January 31, 2018

Manchin, Huntington fire chief want President Trump to better combat W.Va. opioid epidemic | Clarksburg Exponent Telegram

CLARKSBURG — U.S. Sen. Joe Manchin, D-W.Va., plans to promote declaring the opioid crisis a national emergency, which would funnel more money to West Virginia to fight the killer epidemic.

Manchin invited Huntington Fire Chief Jan Rader to accompany him at the State of the Union address Tuesday night because of her experience in dealing with the aftermath of this drug on a daily basis.

“She is the best representative for West Virginia and the United States to put a real face to fighting the crisis on the front lines and shar(ing) experiences no one else can bring,” Manchin  said.

The national emergency declaration would mean funding for health care and mental-health providers, education, treatment, more monitoring, law enforcement and all the resources needed to attack the problem from all angles, Manchin said.

“There was $500 million distributed last year throughout the country to fight the drug epidemic. Based on population, West Virginia received between $6 million and $7 million,” he said. “They need to redirect the money based on per capita incidents, and I am taking the argument to the White House. We’re going to need billions to fight the war on drugs.”

Rader said the statistics are staggering for Cabell County alone.

“We had 70 overdose deaths in 2015 for a county with a population of 96,000. There were 132 overdose deaths in 2016 and 152 in 2017, and that number will rise as more toxicology reports come in,” she said. “We’re losing people and revenue. It is a very difficult disease to watch, and the collateral damage is immeasurable. It’s such a broad-reaching problem that is devastating. There are children involved in 50 percent of the cases. It is appalling that the distributors haven’t been held accountable for this.”

Manchin agreed, saying the wholesalers and distributors should pay a production fee of a penny a milligram.

“Lawmakers need to quit playing politics and hold them accountable. They are worried about losing a vote,” he said. “The wholesalers and distributors got a slap on the wrist.”

Huntington first responders are seeing five overdoses a day, and it can be emotionally draining on the firefighters, law enforcement officers and EMS workers, Rader said.

“On a daily basis, my guys see the suffering from substance abuse disorder. Sometimes we find people dead. Sometimes it’s too late. I have first responders on the front line seeing 40 to 50 young people dying a year. It’s taking a toll on them. We’re keeping people alive until they can get help they desperately need,” she said.

“We are losing first responders, police officers and EMS workers (who just can’t take it anymore). Sometimes some people wonder if first responders will survive this. They are at war in their homeland. One guy has lost a dozen friends from high school to this epidemic. They don’t want to see that much negativity,” she said.

Rader said the influx of pills caused this substance abuse disorder, and if they can’t get it, they turn to heroin, fentanyl and carfentanyl.
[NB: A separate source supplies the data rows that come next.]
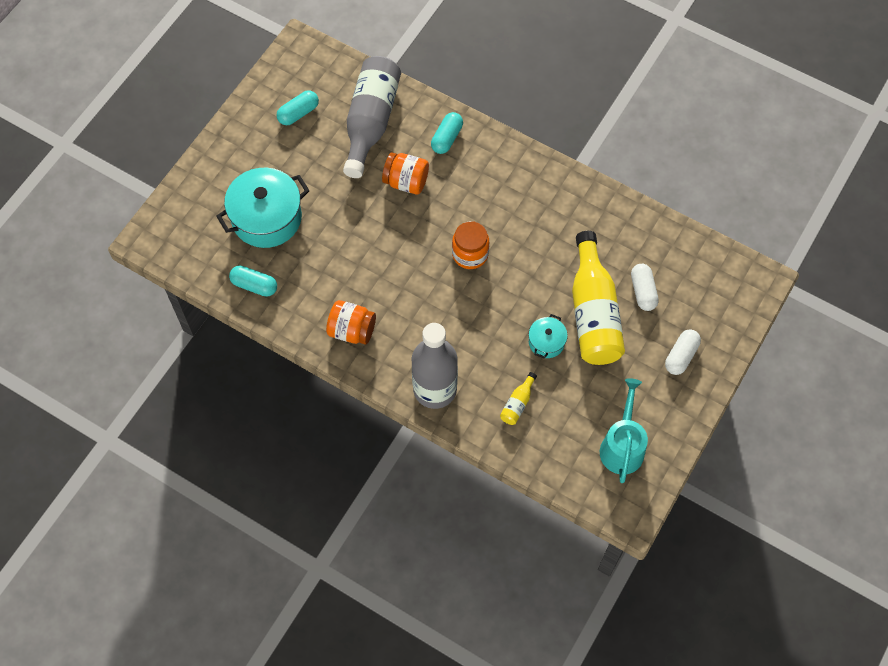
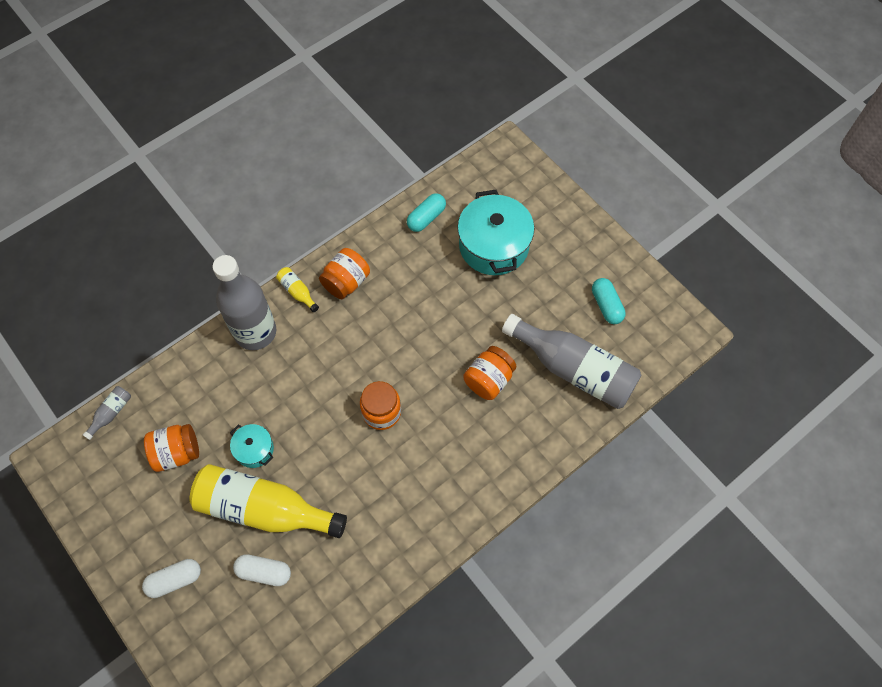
camera: 110 degrees right, 0 degrees up
turquoise capsule [431,112,463,154] -> none
yellow bottle [500,372,537,425] -> yellow bottle moved to [276,267,319,312]
turquoise watering can [600,378,648,483] -> none
white capsule [665,329,701,375] -> white capsule turned 75 degrees counterclockwise [142,559,201,598]
none -> grey bottle [83,386,131,440]
none -> orange jar [144,424,199,472]

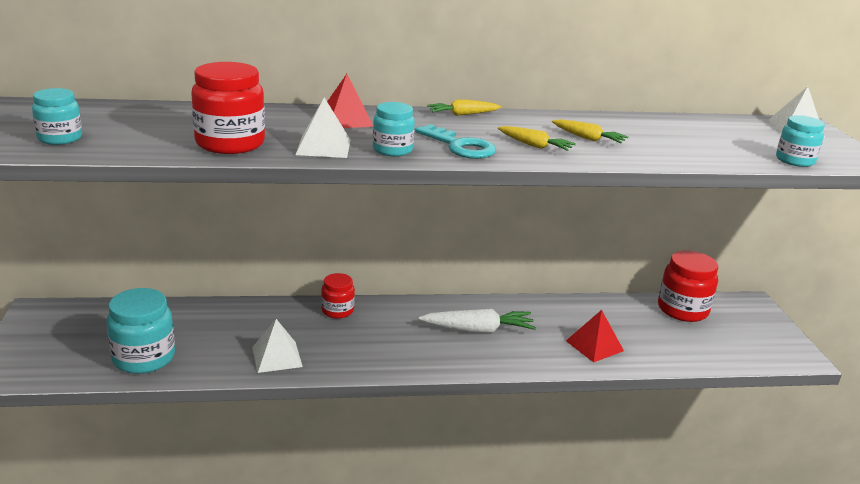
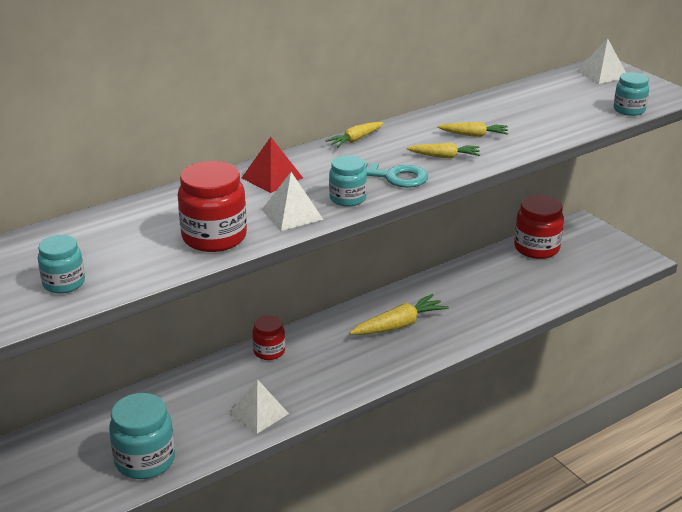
camera: 25 degrees left, 5 degrees up
white carrot [418,309,536,333] -> yellow carrot [349,294,448,335]
red pyramid [566,310,624,362] -> none

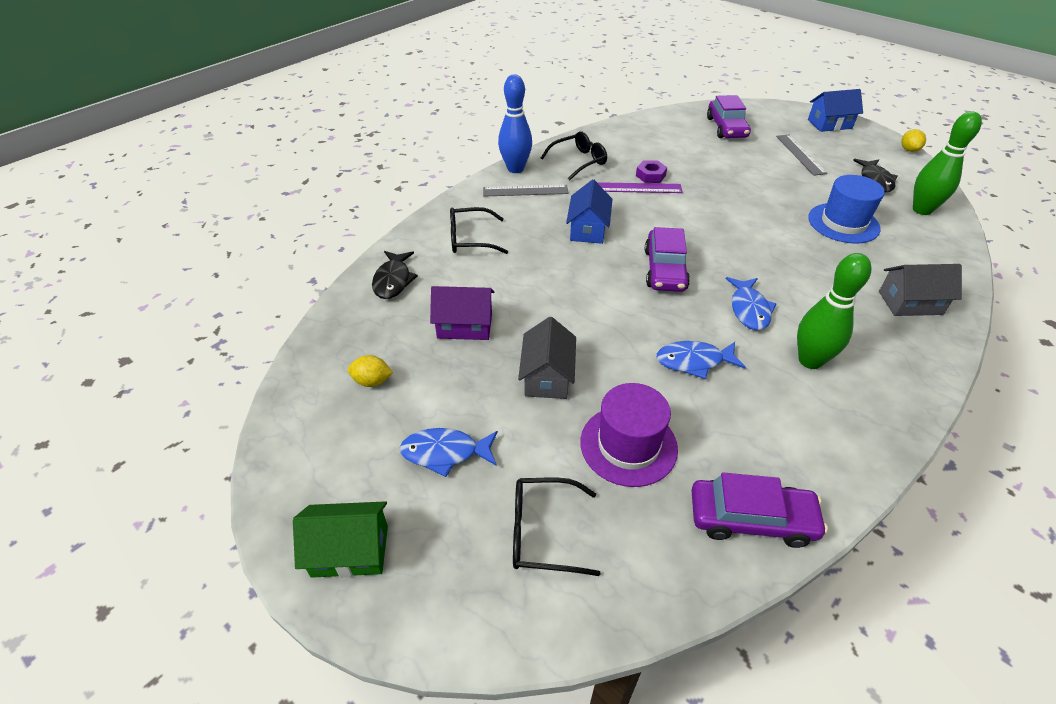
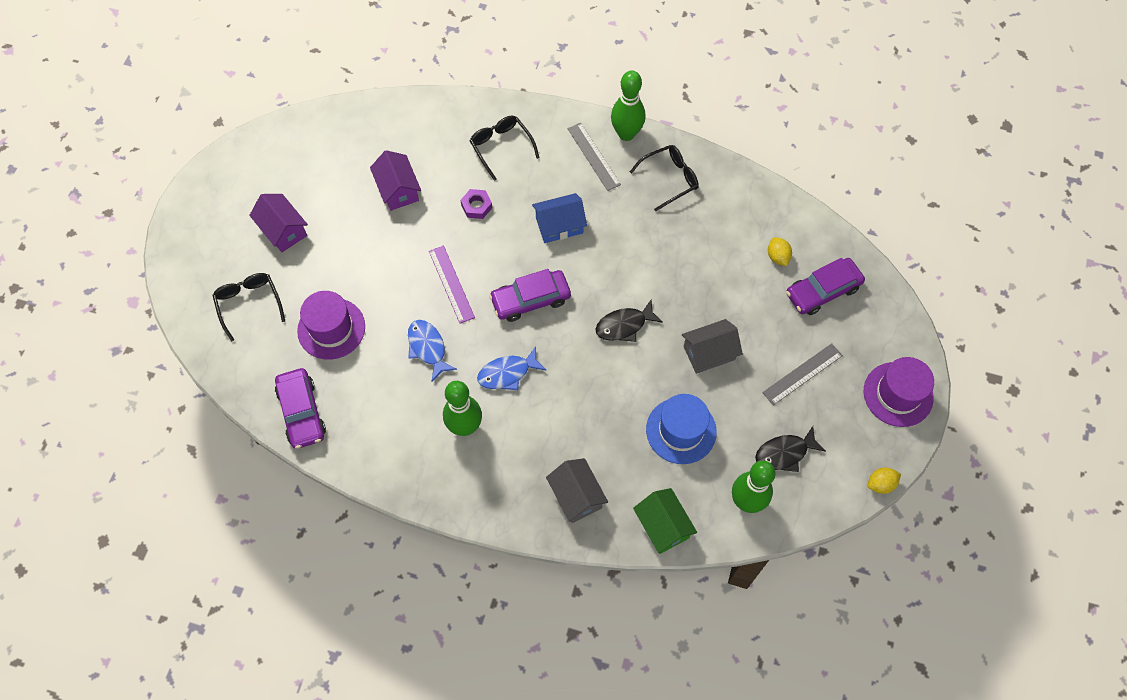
camera: 65 degrees right, 20 degrees up
green house [293,501,388,578] -> green house moved to [633,488,697,554]
yellow lemon [348,355,393,387] -> yellow lemon moved to [768,237,792,266]
black fish [372,251,418,299] -> black fish moved to [596,300,663,342]
blue fish [400,428,498,477] -> purple house [249,194,308,252]
blue bowling pin [498,74,532,173] -> green bowling pin [611,70,645,141]
grey house [518,317,576,399] -> grey house moved to [682,319,743,374]
black glasses [541,132,607,180] -> black glasses turned 60 degrees counterclockwise [630,145,699,211]
purple ruler [597,182,683,193] -> purple ruler moved to [429,246,475,323]
purple nut [636,161,667,183] -> purple nut moved to [461,189,492,219]
blue house [808,89,863,132] -> purple hat [864,357,934,427]

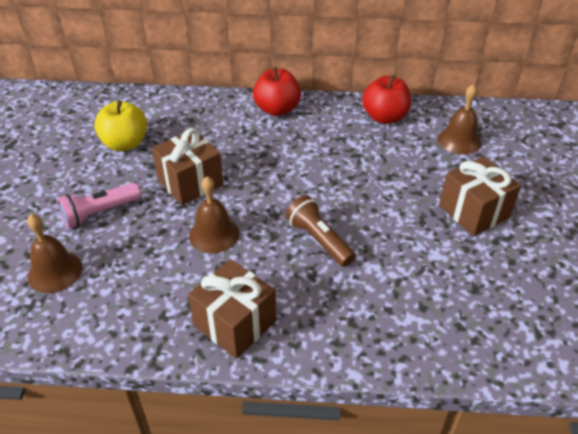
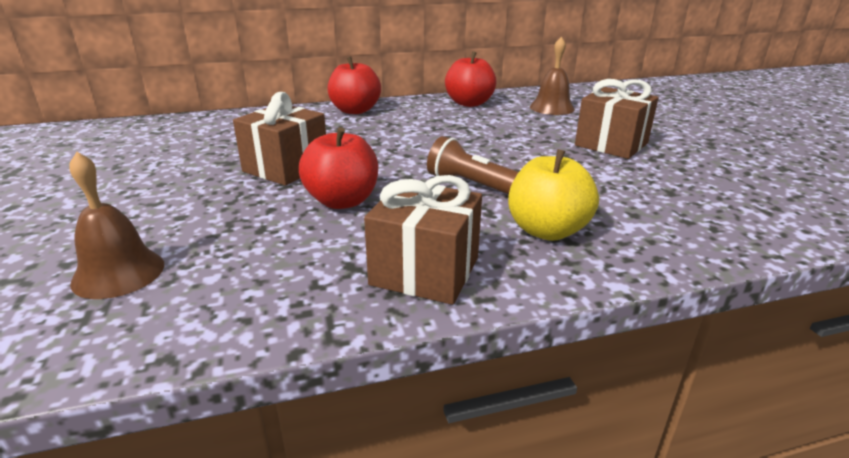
camera: 20 degrees left, 15 degrees down
pink flashlight [57,183,141,229] -> none
yellow apple [94,100,147,151] -> yellow apple moved to [508,149,599,241]
brown bell [189,176,239,253] -> red apple [299,127,378,209]

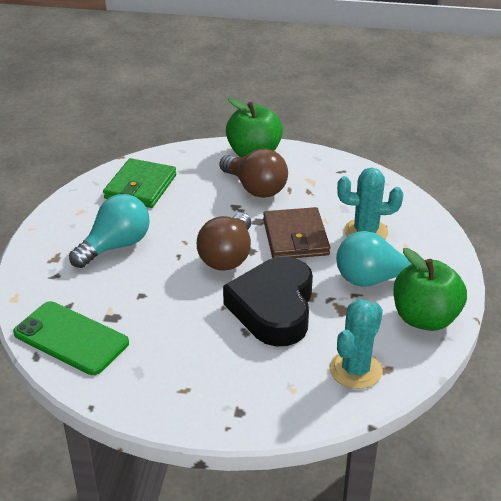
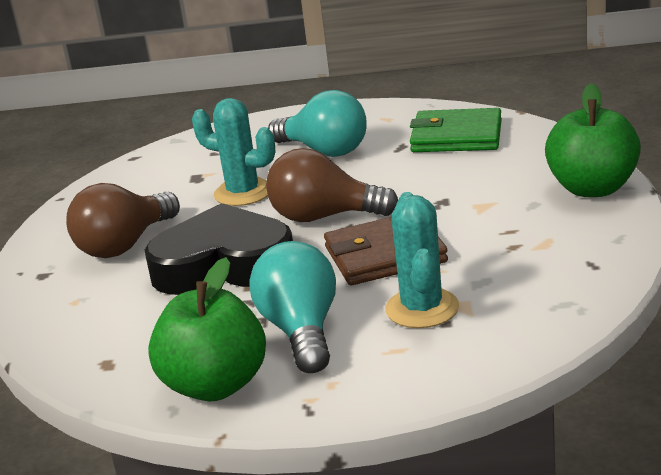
camera: 85 degrees right, 10 degrees down
green phone [13,301,129,375] -> none
brown light bulb [219,149,288,198] -> brown light bulb moved to [66,183,180,258]
turquoise cactus [329,299,383,389] -> turquoise cactus moved to [192,98,275,206]

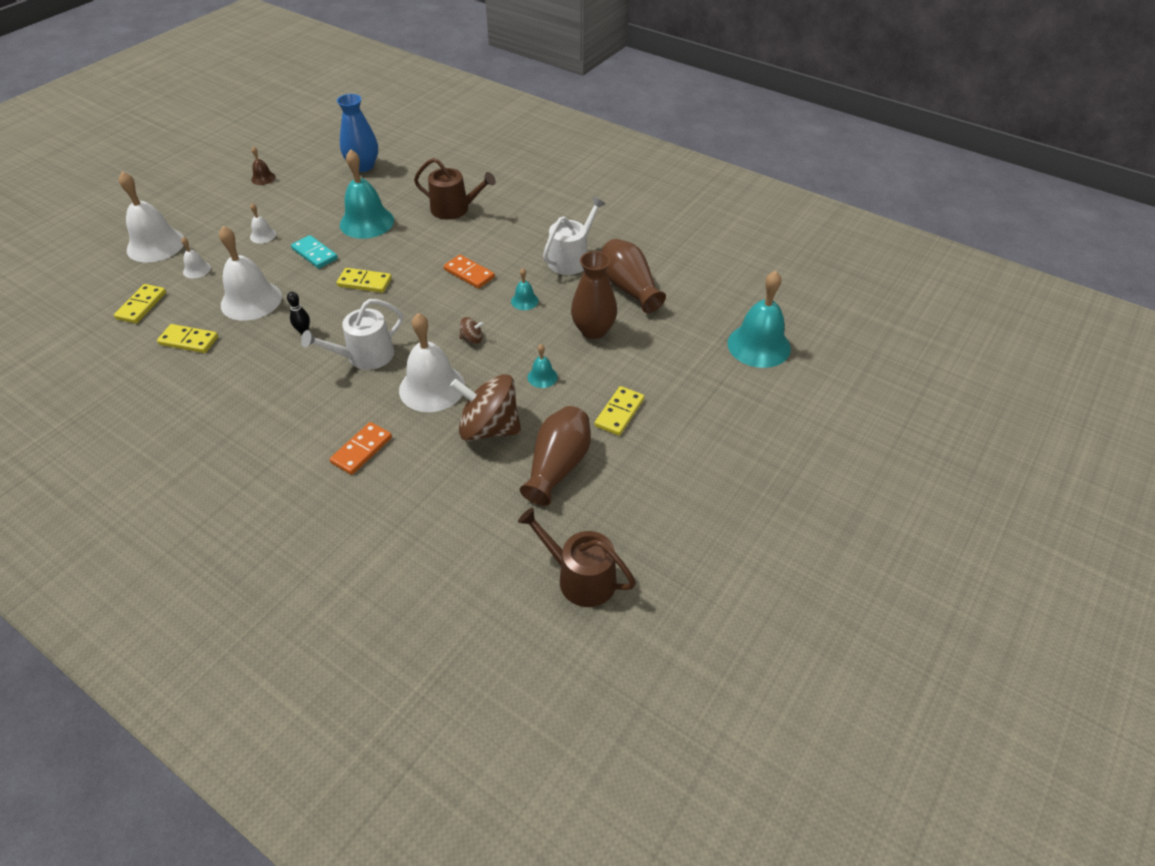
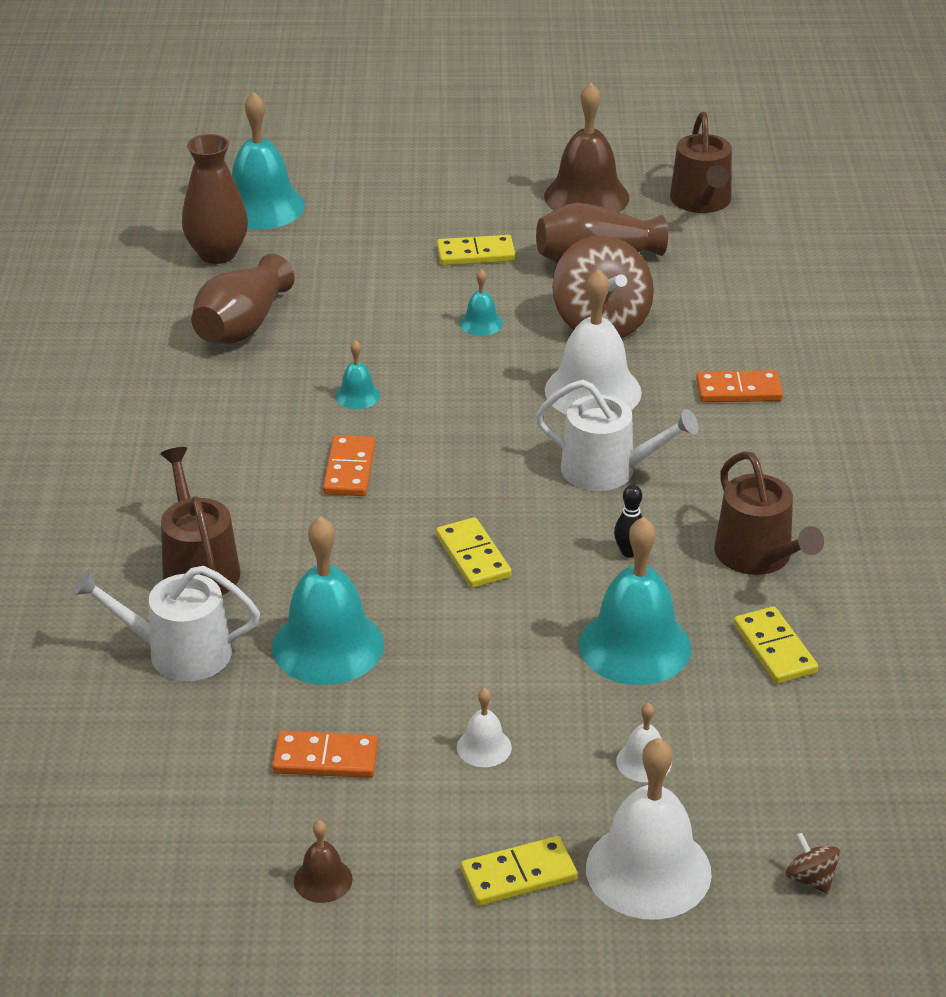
camera: 125 degrees left, 10 degrees down
yellow domino [114,284,166,323] -> yellow domino moved to [461,836,577,906]
white bell [219,226,282,321] -> turquoise bell [579,517,691,685]
turquoise domino [291,235,338,269] -> none
blue vase [337,94,378,172] -> none
brown spinning top [459,317,484,344] -> brown spinning top moved to [786,833,840,894]
white watering can [543,197,606,275] -> white watering can moved to [73,566,260,681]
brown vase [571,251,617,339] -> brown vase moved to [182,134,248,264]
none -> orange domino [272,731,378,778]
none -> brown bell [544,83,629,212]
none -> brown watering can [714,451,824,575]

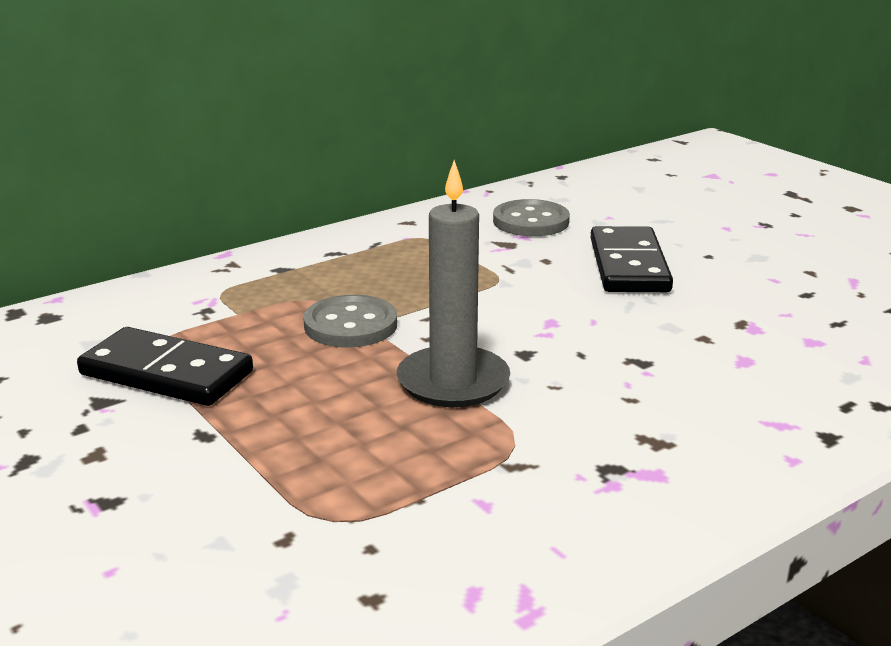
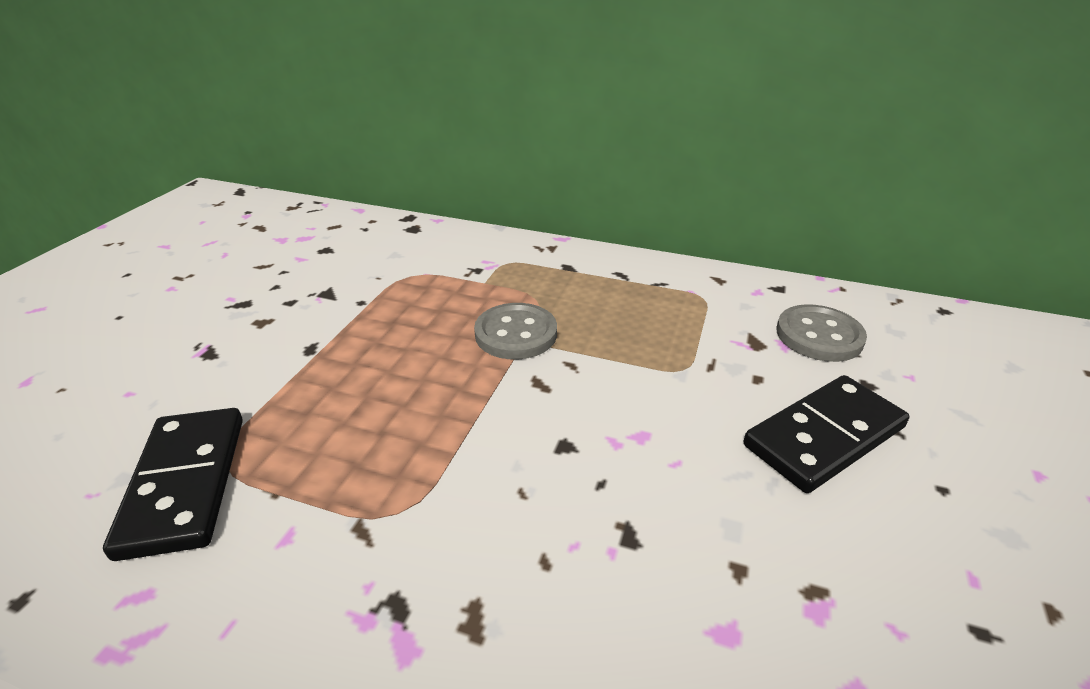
camera: 55 degrees right, 10 degrees up
black domino [77,327,253,406] -> black domino moved to [103,408,243,561]
grey candle [397,160,510,407] -> none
It all goes back to opioids, she said.

Manchin said the epidemic must be attacked in a multi-faceted way.

“The monitoring program is extremely important. We need providers, things we can’t get because of funding. There is a lack of law enforcement. We need more State Police. You’ve got to get people cleaned up with treatment, and more court and day reporting that we know is successful,” he said. “It starts with professionals and the DEA. We also need a vigorous education program. We haven’t put enough emphasis and resources toward education from K-12.”

The senator also touched on the need of children for a safe haven and the lack of foster care.

“Money should follow that child. It is our responsibility to make sure they are in a safe place,” Manchin said.